Clinical effects of ischemic preconditioning. [2019]A variety of experimental studies have confirmed that preconditioning the myocardium by brief periods of ischemia represents a powerful cardioprotective effect resulting in a reduction of infarct size. After 15 years of research in the experimental laboratory, some evidence shows the existence of preconditioning in human patients with coronary artery disease: repeated balloon inflations before coronary angioplasty induce preconditioning-like effects; moreover, some studies demonstrate better clinical outcome in patients with angina before acute myocardial infarction, resembling a preconditioning effect. So far, a few drugs have been identified as potential mediators of preconditioning, e.g., adenosine, adenosine receptor agonists, and adenosine triphosphate-sensitive potassium channel openers. Before coronary angioplasty and heart surgery, these preconditioning mimetics might be used to protect myocardial tissue by means of preconditioning. Further research is required before preconditioning mimetics could be used for therapy in patients with chronic myocardial ischemia. Possible antipreconditioning effects of several drugs, e.g., sulfonylurea drugs have to be considered in the treatment of patients with coronary artery disease.

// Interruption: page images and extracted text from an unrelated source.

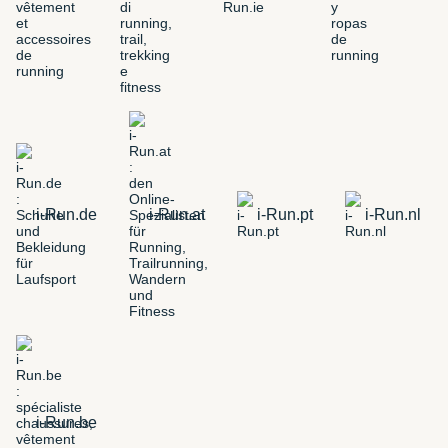
i-Run.de
i-Run.at
i-Run.pt
i-Run.nl
i-Run.be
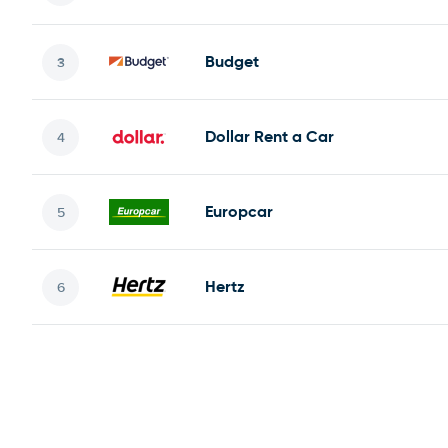
Budget
Dollar Rent a Car
Europcar
Hertz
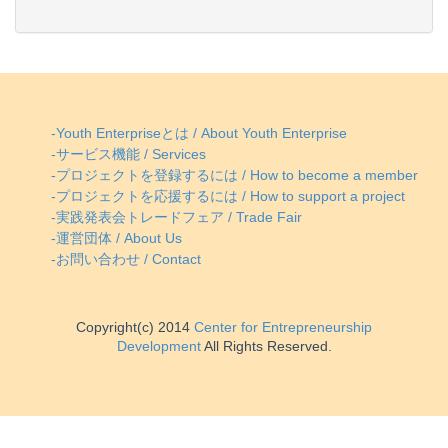
-Youth Enterpriseとは / About Youth Enterprise
-サービス機能 / Services
-プロジェクトを登録するには / How to become a member
-プロジェクトを応援するには / How to support a project
-実践発表会トレードフェア / Trade Fair
-運営団体 / About Us
-お問い合わせ / Contact
Copyright(c) 2014
Center for Entrepreneurship
Development
All Rights Reserved.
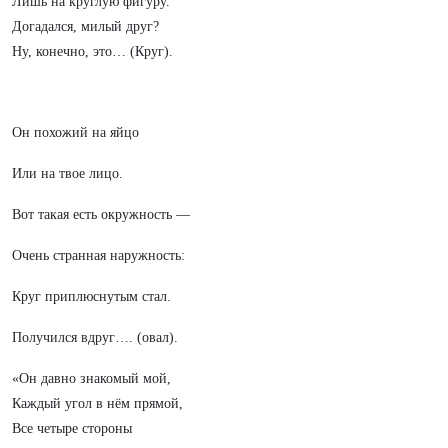
Лишь на круглую фигуру.
Догадался, милый друг?
Ну, конечно, это… (Круг).
Он похожий на яйцо
Или на твое лицо.
Вот такая есть окружность —
Очень странная наружность:
Круг приплюснутым стал.
Получился вдруг…. (овал).
«Он давно знакомый мой,
Каждый угол в нём прямой,
Все четыре стороны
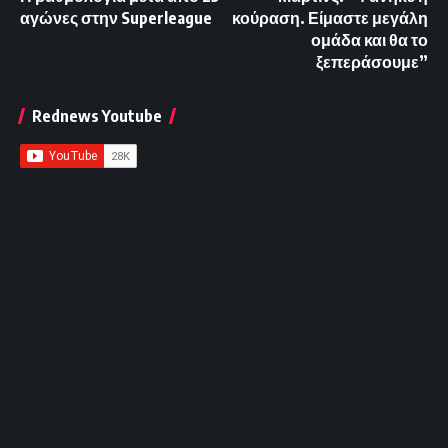
αγώνες στην Superleague
κούραση. Είμαστε μεγάλη
ομάδα και θα το
ξεπεράσουμε”
Rednews Youtube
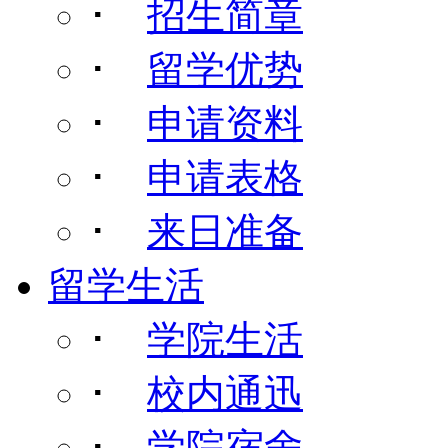
･
招生简章
･
留学优势
･
申请资料
･
申请表格
･
来日准备
留学生活
･
学院生活
･
校内通迅
･
学院宿舍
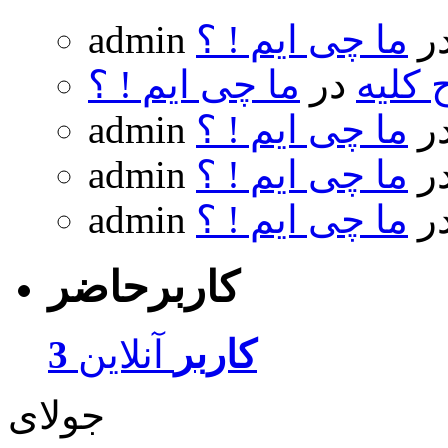
ر
ما چی ایم ! ؟
admin
 کلیه
در
ما چی ایم ! ؟
ر
ما چی ایم ! ؟
admin
ر
ما چی ایم ! ؟
admin
ر
ما چی ایم ! ؟
admin
کاربرحاضر
3 کاربر
آنلاین
جولای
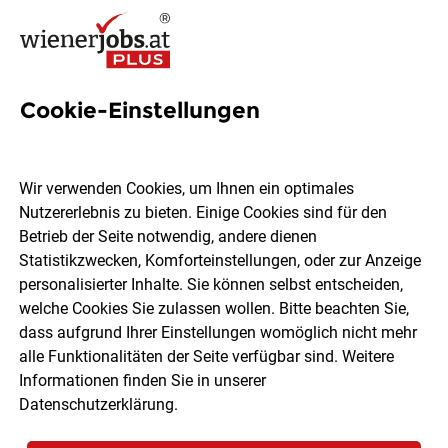
Cookie-Einstellungen
Vertriebsexperte im
Außendienst
Wir verwenden Cookies, um Ihnen ein optimales
Niederösterreich (m/w/d)
Nutzererlebnis zu bieten. Einige Cookies sind für den
Betrieb der Seite notwendig, andere dienen
Statistikzwecken, Komforteinstellungen, oder zur Anzeige
personalisierter Inhalte. Sie können selbst entscheiden,
Österreichische Beamtenversicherung, VVaG (ÖBV)
welche Cookies Sie zulassen wollen. Bitte beachten Sie,
dass aufgrund Ihrer Einstellungen womöglich nicht mehr
alle Funktionalitäten der Seite verfügbar sind. Weitere
Niederösterreich
Vollzeit
Teilzeit
06.08.2026
Informationen finden Sie in unserer
Datenschutzerklärung
.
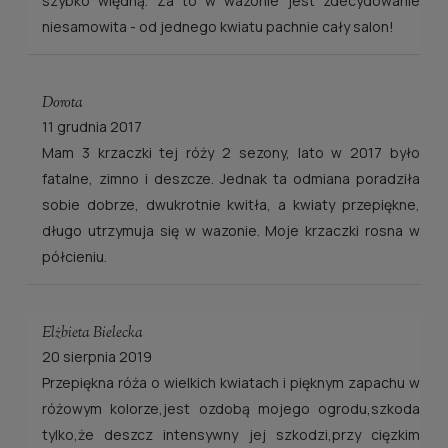
szybko więdną. Za to w wazonie jest zdecydowanie
niesamowita - od jednego kwiatu pachnie cały salon!
Dorota
11 grudnia 2017
Mam 3 krzaczki tej róży 2 sezony, lato w 2017 było
fatalne, zimno i deszcze. Jednak ta odmiana poradziła
sobie dobrze, dwukrotnie kwitła, a kwiaty przepiękne,
długo utrzymuja się w wazonie. Moje krzaczki rosna w
półcieniu.
Elżbieta Bielecka
20 sierpnia 2019
Przepiękna róża o wielkich kwiatach i pięknym zapachu w
różowym kolorze,jest ozdobą mojego ogrodu,szkoda
tylko,że deszcz intensywny jej szkodzi,przy cięzkim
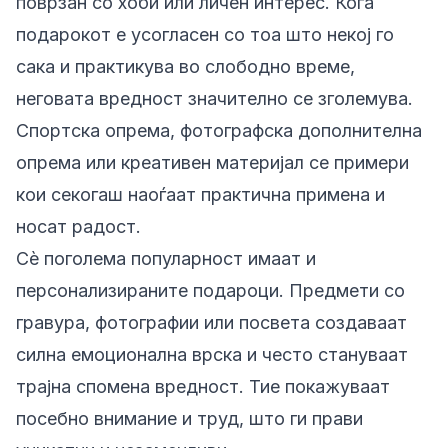
поврзан со хоби или личен интерес. Кога
подарокот е усогласен со тоа што некој го
сака и практикува во слободно време,
неговата вредност значително се зголемува.
Спортска опрема, фотографска дополнителна
опрема или креативен материјал се примери
кои секогаш наоѓаат практична примена и
носат радост.
Сè поголема популарност имаат и
персонализираните подароци. Предмети со
гравура, фотографии или посвета создаваат
силна емоционална врска и често стануваат
трајна спомена вредност. Тие покажуваат
посебно внимание и труд, што ги прави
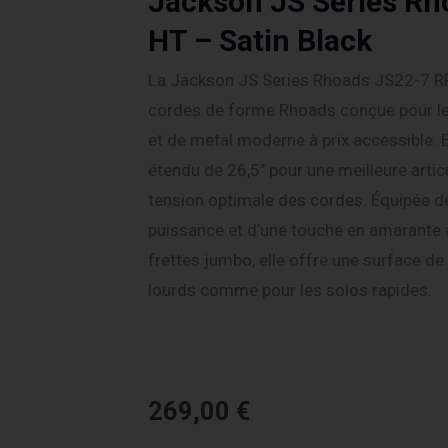
Jackson JS Series Rh
HT – Satin Black
La Jackson JS Series Rhoads JS22-7 RR
cordes de forme Rhoads conçue pour l
et de metal moderne à prix accessible. 
étendu de 26,5″ pour une meilleure artic
tension optimale des cordes. Équipée 
puissance et d’une touche en amarante
frettes jumbo, elle offre une surface de 
lourds comme pour les solos rapides.
269,00
€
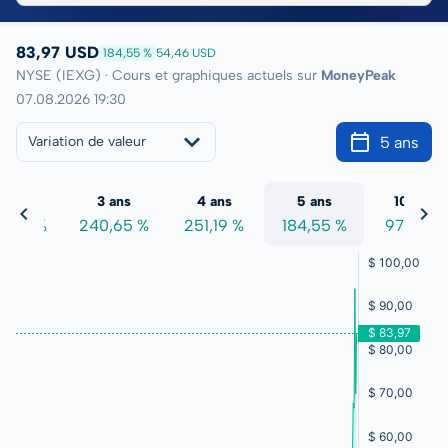
83,97 USD
184,55 %
54,46 USD
NYSE (IEXG) · Cours et graphiques actuels sur
MoneyPeak
07.08.2026 19:30
5 ans
Variation de valeur
2 ans
3 ans
4 ans
5 ans
10 ans
1,62 %
240,65 %
251,19 %
184,55 %
97,25 %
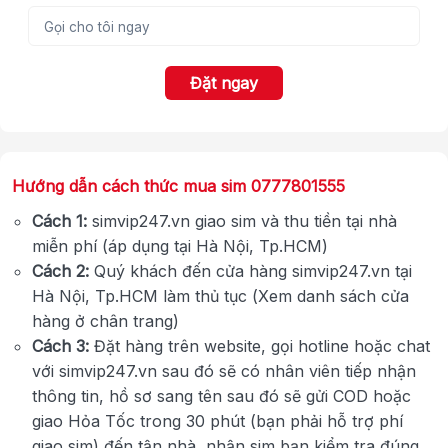
Đặt ngay
Hướng dẫn cách thức mua sim 0777801555
Cách 1:
simvip247.vn giao sim và thu tiền tại nhà
miễn phí (áp dụng tại Hà Nội, Tp.HCM)
Cách 2:
Quý khách đến cửa hàng simvip247.vn tại
Hà Nội, Tp.HCM làm thủ tục (Xem danh sách cửa
hàng ở chân trang)
Cách 3:
Đặt hàng trên website, gọi hotline hoặc chat
với simvip247.vn sau đó sẽ có nhân viên tiếp nhận
thông tin, hồ sơ sang tên sau đó sẽ gửi COD hoặc
giao Hỏa Tốc trong 30 phút (bạn phải hỗ trợ phí
giao sim) đến tận nhà, nhận sim bạn kiểm tra đúng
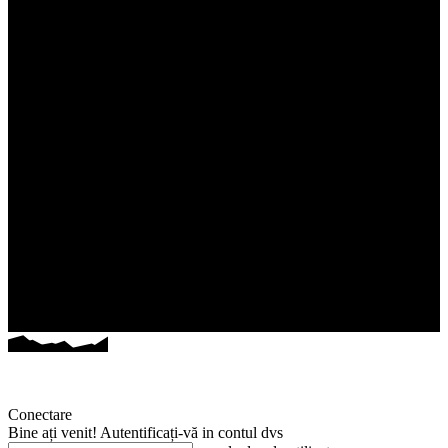
Conectare
Bine ați venit! Autentificați-vă in contul dvs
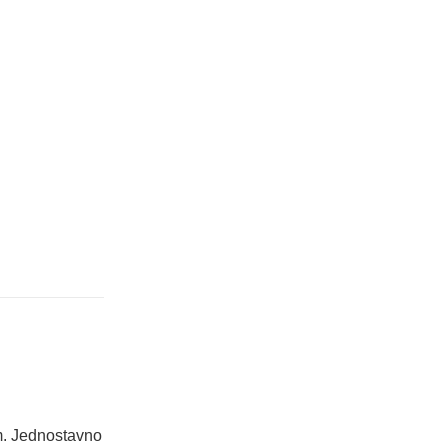
em. Jednostavno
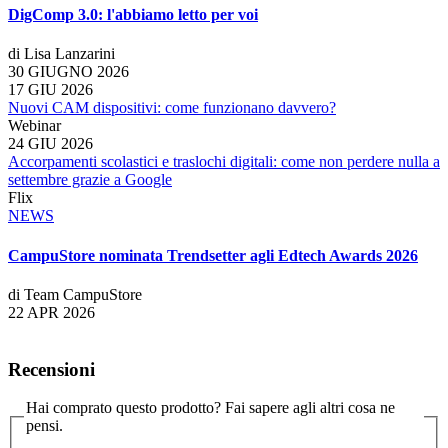
DigComp 3.0: l'abbiamo letto per voi
di Lisa Lanzarini
30 GIUGNO 2026
17 GIU 2026
Nuovi CAM dispositivi: come funzionano davvero?
Webinar
24 GIU 2026
Accorpamenti scolastici e traslochi digitali: come non perdere nulla a
settembre grazie a Google
Flix
NEWS
CampuStore nominata Trendsetter agli Edtech Awards 2026
di Team CampuStore
22 APR 2026
Recensioni
Hai comprato questo prodotto? Fai sapere agli altri cosa ne
pensi.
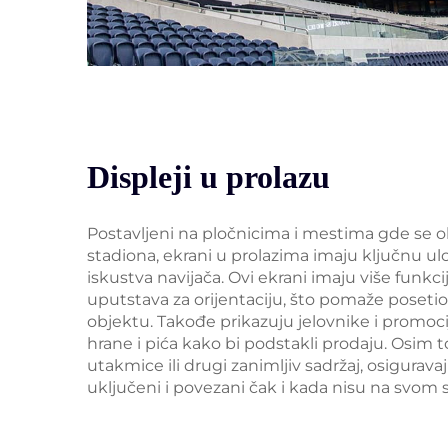
Displeji u prolazu
Postavljeni na pločnicima i mestima gde se ok
stadiona, ekrani u prolazima imaju ključnu 
iskustva navijača. Ovi ekrani imaju više funkci
uputstava za orijentaciju, što pomaže poseti
objektu. Takođe prikazuju jelovnike i promoci
hrane i pića kako bi podstakli prodaju. Osim t
utakmice ili drugi zanimljiv sadržaj, osigurava
uključeni i povezani čak i kada nisu na svom 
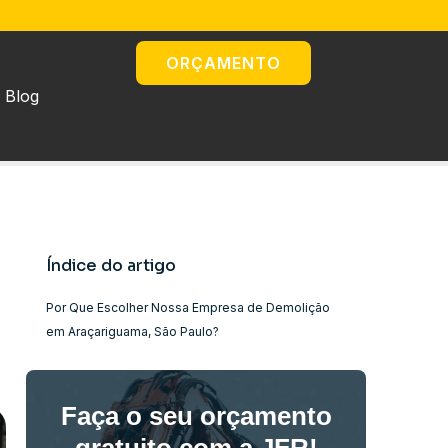
ORÇAMENTO
Blog
Índice do artigo
Por Que Escolher Nossa Empresa de Demolição
em Araçariguama, São Paulo?
Faça o seu orçamento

Ischaemic preconditioning and outcomes after angioplasty: effects of drug therapy. [2018]Ischaemic preconditioning is one of the mechanisms by which human myocardium and human life are protected from ischaemic insults. One of the clinical situations in which we can discuss preconditioning is repetitive coronary occlusions by balloon inflation during elective percutaneous transluminal coronary angioplasty (PTCA) for stable angina pectoris. The severity of myocardial ischaemia assessed by ST-segment elevation or chest pain is less during the second balloon inflation compared with the first, if the duration of the first coronary occlusion is sufficient to precondition the myocardium. Many drugs have been identified that produce a reduction or induction in indices of preconditioning during PTCA. Preconditioning-mimetic drugs include adenosine, bradykinin, nitroglycerin and nicorandil. It is of paramount importance that we investigate and develop preconditioning-mimetic drugs which may enable an increased tolerance to effort angina, limit infarction size in susceptible patients, and decrease the incidence of sudden cardiac death as a result of ventricular tachyarrhythmias.